Out of your services (AFP/SMB, Mail, OD, SWU, and web), the one with the most potential for disaster and headache is clearly mail. If you are using the same host device, cutting services over in pieces will not be possible. However, here are some suggestions and potential points of concern.
AFP/SMB file services are cake. The only thing you need to consider is the potential time to copy the data if you are moving it to new disks. The other issue will be user's GUID values and the associated ACLs. Let's take the following scenario based on what you've detailed.
• You have data on /HDD/Shares/ and you are planning on moving them to the SSD. Is the SSD drive large enough to accept this data?
• If you had a share /HDD/Shares/Data and this contained an ACL allowing the design group to have access, the design group from the 10.6.8 OD may have a different GUID than the one you create on the 10.9.1 system. If this is the case, you can purge all ACLs with a sudo chmod -R -N /path/to/data. (Server.app should remove and then add but older versions resulted in merged messes so I go nuclear on the old settings) Then you can apply your new ACLs and allow the permissions to propagate.
• If you are leaving the data were it is, you will simply need to reset permissions. However, note that if you are exporting and then importing users (via an OD backup or via standard record format) then you are maintaining GUID and should not need to touch any permissions.
Regarding SWU, I would suggest looking into Caching server. If you are moving the entire environment to 10.9 and iOS 7, SWU is no longer needed. Caching server is easy as pie, requires no client configuration, and is more economical on your internet connection and server storage requirements.
Web is pretty easy also. But, this is dependant on what you are doing with web. If html/php/perl then you pretty much just move your site folders and you are up and running. If you were using MySQL, note that Apple replaced it with Postgres. You can either perform a conversion from MySQL to Postgres or you can just install MySQL again manually. The choice is yours. If you are not doing database backed sites, the migration should be cake.

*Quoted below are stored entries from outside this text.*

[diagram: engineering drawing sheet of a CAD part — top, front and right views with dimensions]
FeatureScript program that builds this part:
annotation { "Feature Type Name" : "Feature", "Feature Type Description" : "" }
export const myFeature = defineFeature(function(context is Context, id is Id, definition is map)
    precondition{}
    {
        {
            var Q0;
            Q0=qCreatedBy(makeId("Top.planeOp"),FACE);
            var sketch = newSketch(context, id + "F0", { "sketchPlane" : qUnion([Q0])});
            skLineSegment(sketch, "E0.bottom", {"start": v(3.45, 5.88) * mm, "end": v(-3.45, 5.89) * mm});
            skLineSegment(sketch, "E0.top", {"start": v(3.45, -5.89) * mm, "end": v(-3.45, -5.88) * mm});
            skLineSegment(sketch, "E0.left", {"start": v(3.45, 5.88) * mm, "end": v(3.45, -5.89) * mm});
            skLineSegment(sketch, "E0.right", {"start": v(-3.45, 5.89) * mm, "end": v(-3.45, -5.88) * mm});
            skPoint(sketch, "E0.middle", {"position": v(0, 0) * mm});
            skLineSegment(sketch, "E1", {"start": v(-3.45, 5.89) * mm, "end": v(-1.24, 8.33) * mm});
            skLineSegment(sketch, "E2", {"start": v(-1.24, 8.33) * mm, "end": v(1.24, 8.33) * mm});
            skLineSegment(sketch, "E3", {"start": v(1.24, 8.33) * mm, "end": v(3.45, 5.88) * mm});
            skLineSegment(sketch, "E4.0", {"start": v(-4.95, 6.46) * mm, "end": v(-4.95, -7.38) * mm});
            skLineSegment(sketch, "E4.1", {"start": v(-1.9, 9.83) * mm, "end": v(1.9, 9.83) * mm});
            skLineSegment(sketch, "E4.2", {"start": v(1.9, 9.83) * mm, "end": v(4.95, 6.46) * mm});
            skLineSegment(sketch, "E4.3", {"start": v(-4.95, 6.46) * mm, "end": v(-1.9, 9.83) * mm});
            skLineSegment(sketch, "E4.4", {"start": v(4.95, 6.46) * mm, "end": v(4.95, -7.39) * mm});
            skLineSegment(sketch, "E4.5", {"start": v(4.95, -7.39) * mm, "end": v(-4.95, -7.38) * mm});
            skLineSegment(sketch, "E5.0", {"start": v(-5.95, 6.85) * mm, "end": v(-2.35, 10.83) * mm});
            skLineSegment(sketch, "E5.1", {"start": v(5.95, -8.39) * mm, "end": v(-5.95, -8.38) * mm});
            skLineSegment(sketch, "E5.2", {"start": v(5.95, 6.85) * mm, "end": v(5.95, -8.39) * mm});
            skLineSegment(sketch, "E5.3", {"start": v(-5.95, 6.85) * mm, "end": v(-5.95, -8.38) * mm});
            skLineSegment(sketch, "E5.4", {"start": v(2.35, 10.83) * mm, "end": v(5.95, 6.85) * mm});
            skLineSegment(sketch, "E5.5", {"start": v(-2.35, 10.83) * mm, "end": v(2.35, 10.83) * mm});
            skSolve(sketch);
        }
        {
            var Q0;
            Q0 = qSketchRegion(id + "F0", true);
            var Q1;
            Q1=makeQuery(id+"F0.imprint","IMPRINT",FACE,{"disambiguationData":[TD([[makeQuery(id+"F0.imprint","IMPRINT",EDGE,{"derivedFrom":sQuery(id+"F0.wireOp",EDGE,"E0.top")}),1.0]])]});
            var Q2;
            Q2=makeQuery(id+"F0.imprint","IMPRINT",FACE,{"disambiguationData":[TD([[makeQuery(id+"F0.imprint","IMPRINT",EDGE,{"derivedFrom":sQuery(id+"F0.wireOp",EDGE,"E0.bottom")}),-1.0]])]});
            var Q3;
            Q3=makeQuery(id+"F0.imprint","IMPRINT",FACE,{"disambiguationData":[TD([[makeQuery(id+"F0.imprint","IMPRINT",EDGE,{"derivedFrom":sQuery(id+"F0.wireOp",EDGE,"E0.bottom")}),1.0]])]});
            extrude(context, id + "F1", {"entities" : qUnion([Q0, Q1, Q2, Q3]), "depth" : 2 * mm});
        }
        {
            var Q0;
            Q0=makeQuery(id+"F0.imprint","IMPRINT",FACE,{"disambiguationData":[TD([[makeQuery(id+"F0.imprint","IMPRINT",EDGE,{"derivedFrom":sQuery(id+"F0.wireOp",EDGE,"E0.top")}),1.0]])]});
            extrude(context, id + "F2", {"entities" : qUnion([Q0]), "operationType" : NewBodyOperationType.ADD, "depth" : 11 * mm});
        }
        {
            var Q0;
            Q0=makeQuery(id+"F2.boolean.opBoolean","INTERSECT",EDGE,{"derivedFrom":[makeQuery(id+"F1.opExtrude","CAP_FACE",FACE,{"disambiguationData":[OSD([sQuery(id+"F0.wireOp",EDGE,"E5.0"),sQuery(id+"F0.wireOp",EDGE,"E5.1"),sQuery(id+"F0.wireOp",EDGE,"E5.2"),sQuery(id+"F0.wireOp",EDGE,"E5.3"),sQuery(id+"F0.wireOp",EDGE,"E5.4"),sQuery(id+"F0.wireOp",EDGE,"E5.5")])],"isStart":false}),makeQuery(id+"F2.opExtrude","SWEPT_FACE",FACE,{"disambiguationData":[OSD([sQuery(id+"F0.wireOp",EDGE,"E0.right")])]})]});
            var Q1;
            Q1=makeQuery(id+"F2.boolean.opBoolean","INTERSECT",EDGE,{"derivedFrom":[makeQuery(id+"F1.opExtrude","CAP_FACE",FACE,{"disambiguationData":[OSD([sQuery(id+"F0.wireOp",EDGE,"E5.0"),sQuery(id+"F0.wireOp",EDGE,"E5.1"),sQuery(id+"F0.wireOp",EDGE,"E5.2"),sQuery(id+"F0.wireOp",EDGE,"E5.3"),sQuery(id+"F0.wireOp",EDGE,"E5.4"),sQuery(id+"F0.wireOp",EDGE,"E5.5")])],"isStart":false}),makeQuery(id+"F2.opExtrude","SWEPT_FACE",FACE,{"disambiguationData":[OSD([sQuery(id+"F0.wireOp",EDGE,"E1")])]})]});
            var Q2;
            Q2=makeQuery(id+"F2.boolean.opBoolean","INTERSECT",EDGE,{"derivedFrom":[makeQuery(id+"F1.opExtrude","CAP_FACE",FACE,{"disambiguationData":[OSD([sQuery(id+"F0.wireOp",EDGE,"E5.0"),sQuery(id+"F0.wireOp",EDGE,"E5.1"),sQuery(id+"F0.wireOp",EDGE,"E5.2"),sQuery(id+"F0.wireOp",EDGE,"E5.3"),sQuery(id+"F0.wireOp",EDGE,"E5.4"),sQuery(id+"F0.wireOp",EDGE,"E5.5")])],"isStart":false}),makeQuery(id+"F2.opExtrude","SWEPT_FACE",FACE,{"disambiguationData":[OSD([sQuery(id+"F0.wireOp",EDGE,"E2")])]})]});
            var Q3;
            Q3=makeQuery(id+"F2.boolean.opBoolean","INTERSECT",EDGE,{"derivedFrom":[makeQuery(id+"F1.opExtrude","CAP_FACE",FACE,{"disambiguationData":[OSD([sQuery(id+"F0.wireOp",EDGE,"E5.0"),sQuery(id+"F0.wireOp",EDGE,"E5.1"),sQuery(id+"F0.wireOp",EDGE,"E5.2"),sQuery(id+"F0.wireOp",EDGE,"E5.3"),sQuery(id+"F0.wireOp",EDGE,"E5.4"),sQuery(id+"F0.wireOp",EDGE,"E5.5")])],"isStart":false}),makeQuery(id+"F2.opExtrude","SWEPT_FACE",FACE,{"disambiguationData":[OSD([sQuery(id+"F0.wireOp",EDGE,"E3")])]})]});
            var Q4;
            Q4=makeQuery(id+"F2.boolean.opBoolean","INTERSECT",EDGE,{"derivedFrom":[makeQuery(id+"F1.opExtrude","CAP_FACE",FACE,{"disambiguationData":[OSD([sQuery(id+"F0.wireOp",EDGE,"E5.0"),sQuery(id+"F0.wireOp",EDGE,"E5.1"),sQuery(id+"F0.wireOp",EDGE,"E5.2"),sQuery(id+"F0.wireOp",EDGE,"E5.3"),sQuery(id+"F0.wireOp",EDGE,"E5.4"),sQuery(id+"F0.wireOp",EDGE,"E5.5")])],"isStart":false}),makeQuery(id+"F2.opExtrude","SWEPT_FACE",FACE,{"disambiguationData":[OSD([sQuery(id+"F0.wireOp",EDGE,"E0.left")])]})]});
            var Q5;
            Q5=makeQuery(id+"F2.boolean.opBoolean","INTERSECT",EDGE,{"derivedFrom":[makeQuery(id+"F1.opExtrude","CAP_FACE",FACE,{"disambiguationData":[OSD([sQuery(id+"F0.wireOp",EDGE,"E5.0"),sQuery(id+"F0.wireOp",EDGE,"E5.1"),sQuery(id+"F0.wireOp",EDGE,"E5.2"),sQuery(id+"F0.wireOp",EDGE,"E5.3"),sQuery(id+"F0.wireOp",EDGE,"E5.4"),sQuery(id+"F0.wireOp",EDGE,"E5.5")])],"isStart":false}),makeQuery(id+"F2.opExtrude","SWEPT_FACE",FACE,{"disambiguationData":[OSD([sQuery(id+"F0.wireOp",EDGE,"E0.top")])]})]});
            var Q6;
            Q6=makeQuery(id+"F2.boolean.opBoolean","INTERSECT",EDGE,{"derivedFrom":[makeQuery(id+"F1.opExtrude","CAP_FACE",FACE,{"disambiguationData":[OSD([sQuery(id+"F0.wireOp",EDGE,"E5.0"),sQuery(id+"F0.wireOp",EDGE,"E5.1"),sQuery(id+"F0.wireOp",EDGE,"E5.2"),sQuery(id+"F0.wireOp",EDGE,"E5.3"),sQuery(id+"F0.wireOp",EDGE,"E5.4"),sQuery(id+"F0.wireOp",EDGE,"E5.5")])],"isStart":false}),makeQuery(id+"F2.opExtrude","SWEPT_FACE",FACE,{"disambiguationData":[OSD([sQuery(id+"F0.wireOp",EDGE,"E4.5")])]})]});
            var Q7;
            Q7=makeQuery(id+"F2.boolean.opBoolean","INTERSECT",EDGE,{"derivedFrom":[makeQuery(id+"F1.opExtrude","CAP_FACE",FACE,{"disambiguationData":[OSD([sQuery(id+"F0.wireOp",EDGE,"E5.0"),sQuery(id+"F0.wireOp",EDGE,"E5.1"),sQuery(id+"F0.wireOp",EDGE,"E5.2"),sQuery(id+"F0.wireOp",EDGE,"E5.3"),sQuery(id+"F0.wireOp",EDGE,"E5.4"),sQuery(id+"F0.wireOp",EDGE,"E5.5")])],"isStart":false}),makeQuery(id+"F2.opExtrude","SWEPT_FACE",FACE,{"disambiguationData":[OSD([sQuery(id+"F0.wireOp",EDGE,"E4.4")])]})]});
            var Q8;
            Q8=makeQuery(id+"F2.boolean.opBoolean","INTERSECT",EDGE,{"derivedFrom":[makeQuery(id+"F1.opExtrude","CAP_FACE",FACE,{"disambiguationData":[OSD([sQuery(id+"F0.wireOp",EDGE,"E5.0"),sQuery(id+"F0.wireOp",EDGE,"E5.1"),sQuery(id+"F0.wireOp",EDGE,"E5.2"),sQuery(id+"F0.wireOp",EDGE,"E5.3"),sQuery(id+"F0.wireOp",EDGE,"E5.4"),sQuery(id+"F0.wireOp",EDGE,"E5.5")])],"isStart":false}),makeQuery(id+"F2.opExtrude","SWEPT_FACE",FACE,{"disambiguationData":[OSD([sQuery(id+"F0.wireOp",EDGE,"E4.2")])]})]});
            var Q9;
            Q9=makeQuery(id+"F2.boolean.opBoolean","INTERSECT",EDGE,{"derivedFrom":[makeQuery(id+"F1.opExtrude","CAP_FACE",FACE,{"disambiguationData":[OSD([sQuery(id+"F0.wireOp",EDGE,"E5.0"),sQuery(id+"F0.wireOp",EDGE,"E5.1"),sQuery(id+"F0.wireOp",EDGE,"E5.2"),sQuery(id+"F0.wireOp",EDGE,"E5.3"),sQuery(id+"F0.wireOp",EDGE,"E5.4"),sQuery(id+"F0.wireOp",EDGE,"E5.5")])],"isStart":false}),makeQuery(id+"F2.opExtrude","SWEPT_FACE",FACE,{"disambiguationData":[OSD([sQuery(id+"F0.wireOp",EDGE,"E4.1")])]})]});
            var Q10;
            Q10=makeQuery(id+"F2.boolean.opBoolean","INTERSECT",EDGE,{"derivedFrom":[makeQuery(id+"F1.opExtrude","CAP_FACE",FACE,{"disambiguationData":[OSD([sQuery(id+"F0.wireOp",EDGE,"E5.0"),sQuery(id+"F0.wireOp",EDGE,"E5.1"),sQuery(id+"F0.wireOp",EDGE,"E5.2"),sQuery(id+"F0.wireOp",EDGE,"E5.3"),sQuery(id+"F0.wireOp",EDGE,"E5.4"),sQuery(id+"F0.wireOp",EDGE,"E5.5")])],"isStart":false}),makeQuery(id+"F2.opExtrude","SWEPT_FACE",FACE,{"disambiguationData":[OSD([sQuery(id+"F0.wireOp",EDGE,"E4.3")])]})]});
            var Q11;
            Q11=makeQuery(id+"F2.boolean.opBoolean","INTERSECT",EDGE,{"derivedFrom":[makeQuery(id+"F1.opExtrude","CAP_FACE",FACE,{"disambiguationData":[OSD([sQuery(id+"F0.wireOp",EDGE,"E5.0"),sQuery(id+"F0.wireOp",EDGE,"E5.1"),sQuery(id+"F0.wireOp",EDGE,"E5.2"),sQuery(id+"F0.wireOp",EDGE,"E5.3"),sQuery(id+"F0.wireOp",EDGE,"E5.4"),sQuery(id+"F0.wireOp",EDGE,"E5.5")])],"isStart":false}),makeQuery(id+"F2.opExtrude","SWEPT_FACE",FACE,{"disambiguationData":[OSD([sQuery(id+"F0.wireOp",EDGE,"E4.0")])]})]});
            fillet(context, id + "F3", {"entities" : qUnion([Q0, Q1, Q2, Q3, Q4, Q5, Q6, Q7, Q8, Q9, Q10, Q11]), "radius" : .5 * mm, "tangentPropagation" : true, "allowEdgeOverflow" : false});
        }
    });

OD is one of those technologies that I always prefer to start clean. In really large environments, this can be very tough due to passwords. You can export an OD backup from 10.6 and attempt a restore in 10.9.1. If you have a lot of MCX in 10.6.8, you may run into some trouble as Apple has deprecated MCX in 10.8 and above. However, this ensures that you have everything, from password to GUID. Test, test, and test some more if you go this route. An alternate option, especially if you are embracing the move away from MCX and to Profiles, is to do a user and group export for 10.6's Workgroup Manager. This will not provide passwords but it will provide editable text files of your account data. You can strip out the MXC and other legacy values and then use the resulting file to import users into a clean 10.9.1 OD master. Once again, you will not get passwords unless you add them to the import file. You need to figure out how many accounts and how sensitive users are to password resets.
The final piece is mail. This is the one area I have very little experience. I've been burned by Apple's mails solutions from way back in the AppleShare IP days and now make it policy to use anything else but Apple's mail solution. In a perfect world, moving the mail data store to the new OS and triggering Server.app should be enough. But Apple + mail never seem to enter the realm of a perfect world.
And finally, make sure DNS is correct before you do anything. Since you are dealing with mail, you should also shut firewall port forwards to prevent new mail from coming into the server while you work on the migration. Nothing worse than stitching mail together after a blown migration attempt.